Mendoza writes of the real alternative that UK needs (and the rest of the world): “The real alternative lies in an understanding of the reality expressed by Corbyn. People in neglected communities are struggling; and political elites have ignored their voices for decades. The solution is to listen to their voices and support their communities. Fund healthcare properly. Fund education properly. Build enough houses. And build a meaningful democracy. Together, we can build a fairer, more democratic, and more compassionate society. A society that deals with injustices and inequalities by looking at their true causes rather than scapegoating people from abroad, who are also victims. It’s easy to say ‘immigration bad, government good’, because foreigners are an easy target. But that changes nothing. It’s much harder to stand up to someone who lives in a country mansion and sends the fruits of their workers’ labour to an offshore tax haven. But it is possible to take back control from political and economic elites. Control over our economy, our natural resources, and the future of our communities. Democracy isn’t voting every few years for which out-of-touch elite we want to rule over us. It’s active involvement in our political destiny. It’s something we learn by participating. And there are wonderful examples of this both in the UK and abroad. The crisis of the Western political establishment will continue whether Donald Trump wins the US elections or not. Either way, it’s a disaster for ‘democracy’, and a disaster for humanity. And the only way Western citizens can avert further disaster is to stop waiting for the establishment to give them an alternative to the messed up status quo, and to start building it for themselves.”

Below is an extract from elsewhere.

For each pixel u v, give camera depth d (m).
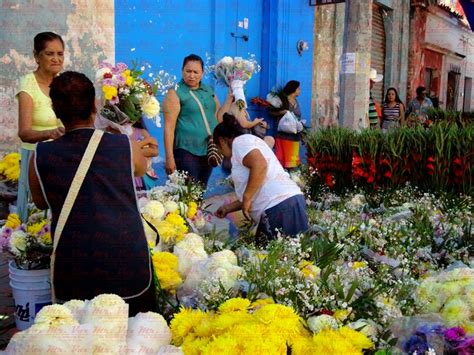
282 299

Some will say that the victory of the nebbish Chump, is an important signal to the left such as Bienkov: “That this has all happened says less about the bigotry, or even idiocy, of the UK and US electorates, than it does about the utter inadequacy of the left. In both cases the left failed to find a response to, or even realise the existence of, the overwhelming defeat that was heading their way. In both cases, years of complacency and insularity blinded us to the forces marching towards us, even as the heels of their boots crashed down on our heads. If such complacency could be forgiven then, it can certainly be forgiven no more. Trump’s victory must be a wake-up call for everyone on the left. Unless it gets its act together then it will soon be out of the act altogether.”